### EXERCISE AIM
Find "words, ‘that orders a" and "least. I am" in the records below. Copy the lines holding them and every line between, exactly, and no others.

### RECORD EXCERPTS
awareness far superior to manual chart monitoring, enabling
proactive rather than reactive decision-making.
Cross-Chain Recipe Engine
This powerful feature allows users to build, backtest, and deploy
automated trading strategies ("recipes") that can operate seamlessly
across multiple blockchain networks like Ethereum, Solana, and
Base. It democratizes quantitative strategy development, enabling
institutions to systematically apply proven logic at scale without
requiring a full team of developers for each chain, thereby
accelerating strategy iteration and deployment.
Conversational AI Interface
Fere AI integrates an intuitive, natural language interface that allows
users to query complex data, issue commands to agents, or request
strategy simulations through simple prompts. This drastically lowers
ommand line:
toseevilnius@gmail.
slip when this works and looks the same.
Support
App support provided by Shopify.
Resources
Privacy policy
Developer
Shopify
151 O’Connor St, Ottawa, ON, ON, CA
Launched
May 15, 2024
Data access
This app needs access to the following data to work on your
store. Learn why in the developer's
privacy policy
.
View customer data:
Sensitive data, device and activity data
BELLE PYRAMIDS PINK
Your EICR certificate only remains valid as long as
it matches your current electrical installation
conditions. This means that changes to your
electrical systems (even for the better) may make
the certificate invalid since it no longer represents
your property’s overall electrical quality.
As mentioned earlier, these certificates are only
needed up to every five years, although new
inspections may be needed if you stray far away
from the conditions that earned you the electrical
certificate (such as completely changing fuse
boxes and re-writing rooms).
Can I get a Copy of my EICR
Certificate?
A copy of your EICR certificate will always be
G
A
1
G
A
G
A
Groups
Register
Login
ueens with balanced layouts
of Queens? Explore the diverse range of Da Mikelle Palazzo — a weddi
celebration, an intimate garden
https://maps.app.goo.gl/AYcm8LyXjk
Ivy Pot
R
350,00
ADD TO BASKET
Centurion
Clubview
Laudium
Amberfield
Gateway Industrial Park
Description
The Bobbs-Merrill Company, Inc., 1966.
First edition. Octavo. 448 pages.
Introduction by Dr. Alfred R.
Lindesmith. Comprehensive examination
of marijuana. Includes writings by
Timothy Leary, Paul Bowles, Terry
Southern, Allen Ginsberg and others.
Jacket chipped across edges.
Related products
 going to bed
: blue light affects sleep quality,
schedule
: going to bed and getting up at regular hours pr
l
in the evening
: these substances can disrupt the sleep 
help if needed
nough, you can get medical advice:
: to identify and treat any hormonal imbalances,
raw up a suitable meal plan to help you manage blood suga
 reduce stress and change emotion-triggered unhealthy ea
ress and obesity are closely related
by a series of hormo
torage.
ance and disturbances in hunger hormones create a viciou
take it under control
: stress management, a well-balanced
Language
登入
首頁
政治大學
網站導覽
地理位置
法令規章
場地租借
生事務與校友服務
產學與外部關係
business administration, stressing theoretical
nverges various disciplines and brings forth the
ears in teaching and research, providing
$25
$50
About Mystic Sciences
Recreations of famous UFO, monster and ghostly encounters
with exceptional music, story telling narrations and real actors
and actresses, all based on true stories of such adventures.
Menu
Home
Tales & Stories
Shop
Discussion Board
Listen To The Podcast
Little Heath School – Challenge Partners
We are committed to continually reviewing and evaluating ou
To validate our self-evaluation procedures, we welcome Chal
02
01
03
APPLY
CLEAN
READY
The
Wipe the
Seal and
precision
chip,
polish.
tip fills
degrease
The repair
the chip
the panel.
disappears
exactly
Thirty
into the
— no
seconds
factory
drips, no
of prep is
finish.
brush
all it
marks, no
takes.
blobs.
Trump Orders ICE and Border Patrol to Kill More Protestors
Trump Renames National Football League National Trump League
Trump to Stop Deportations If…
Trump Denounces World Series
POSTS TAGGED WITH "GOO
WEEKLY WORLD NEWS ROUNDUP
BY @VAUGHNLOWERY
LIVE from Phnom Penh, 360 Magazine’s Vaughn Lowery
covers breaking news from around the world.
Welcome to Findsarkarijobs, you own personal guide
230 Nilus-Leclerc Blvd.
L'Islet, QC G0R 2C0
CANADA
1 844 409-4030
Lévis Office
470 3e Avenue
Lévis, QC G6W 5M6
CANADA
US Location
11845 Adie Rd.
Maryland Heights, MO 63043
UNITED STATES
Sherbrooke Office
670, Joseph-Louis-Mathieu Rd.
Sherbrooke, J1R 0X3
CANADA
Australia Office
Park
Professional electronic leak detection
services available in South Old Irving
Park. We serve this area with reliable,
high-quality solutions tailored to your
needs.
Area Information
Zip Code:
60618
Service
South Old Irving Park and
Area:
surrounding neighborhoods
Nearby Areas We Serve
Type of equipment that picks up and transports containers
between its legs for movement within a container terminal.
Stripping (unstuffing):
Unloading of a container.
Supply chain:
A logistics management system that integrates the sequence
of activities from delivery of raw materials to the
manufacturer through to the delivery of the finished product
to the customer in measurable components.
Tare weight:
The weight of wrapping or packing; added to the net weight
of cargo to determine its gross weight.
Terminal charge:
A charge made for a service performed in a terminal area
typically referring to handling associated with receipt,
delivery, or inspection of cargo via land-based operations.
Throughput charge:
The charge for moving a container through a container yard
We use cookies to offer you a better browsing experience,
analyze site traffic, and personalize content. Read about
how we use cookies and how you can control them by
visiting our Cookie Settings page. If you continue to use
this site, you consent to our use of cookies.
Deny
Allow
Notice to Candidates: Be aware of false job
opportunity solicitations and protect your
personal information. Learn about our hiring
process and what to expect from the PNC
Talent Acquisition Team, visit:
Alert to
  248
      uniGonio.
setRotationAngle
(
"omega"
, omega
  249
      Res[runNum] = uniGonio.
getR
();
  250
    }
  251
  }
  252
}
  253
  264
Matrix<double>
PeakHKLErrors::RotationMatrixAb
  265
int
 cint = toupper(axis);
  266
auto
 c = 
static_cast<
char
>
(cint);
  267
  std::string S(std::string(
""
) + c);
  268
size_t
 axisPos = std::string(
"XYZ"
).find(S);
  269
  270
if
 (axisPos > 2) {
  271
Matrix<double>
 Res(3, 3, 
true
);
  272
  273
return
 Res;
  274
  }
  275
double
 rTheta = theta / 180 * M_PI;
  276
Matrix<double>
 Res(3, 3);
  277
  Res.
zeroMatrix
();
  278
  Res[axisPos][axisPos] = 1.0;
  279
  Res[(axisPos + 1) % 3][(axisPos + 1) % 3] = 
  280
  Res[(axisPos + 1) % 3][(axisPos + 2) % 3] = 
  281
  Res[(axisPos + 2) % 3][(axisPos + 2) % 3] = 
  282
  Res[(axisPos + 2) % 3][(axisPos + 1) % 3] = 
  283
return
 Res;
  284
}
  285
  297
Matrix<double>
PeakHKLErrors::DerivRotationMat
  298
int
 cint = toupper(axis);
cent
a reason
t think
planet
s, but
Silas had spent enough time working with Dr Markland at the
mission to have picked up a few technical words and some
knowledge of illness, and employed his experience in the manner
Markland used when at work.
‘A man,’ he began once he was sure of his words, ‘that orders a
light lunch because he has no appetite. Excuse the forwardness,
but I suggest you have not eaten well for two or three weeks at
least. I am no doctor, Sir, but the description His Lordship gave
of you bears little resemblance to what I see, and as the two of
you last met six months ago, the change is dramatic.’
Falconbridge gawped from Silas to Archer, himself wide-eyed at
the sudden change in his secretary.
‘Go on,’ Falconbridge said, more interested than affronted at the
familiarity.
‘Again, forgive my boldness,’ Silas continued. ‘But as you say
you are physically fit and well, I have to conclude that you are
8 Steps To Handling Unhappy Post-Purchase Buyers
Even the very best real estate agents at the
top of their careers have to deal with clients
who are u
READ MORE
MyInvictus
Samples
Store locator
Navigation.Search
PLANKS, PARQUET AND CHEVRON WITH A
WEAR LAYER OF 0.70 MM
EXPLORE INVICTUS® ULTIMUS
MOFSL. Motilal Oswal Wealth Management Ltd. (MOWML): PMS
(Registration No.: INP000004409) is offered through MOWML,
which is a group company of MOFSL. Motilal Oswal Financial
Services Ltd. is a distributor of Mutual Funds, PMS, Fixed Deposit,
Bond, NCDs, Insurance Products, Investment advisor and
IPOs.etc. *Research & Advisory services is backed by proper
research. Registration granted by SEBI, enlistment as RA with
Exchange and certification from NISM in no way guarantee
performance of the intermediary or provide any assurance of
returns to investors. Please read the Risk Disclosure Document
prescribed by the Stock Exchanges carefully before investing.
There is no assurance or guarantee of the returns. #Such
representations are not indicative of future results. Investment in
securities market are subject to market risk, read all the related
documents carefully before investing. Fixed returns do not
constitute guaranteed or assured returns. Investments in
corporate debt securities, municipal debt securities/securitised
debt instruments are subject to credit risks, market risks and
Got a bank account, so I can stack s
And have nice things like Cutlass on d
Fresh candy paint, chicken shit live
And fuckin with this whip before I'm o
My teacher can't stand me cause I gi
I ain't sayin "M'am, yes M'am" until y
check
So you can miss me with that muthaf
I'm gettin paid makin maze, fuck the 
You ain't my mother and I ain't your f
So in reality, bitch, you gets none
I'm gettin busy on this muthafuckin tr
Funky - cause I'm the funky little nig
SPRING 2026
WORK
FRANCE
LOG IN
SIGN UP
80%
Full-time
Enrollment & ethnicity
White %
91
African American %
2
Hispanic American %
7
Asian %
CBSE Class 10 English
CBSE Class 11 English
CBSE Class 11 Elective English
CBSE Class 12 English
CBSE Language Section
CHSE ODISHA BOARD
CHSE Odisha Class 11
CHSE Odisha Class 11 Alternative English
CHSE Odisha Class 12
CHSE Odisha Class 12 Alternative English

### RESULT FOR THIS TASK
‘A man,’ he began once he was sure of his words, ‘that orders a
light lunch because he has no appetite. Excuse the forwardness,
but I suggest you have not eaten well for two or three weeks at
least. I am no doctor, Sir, but the description His Lordship gave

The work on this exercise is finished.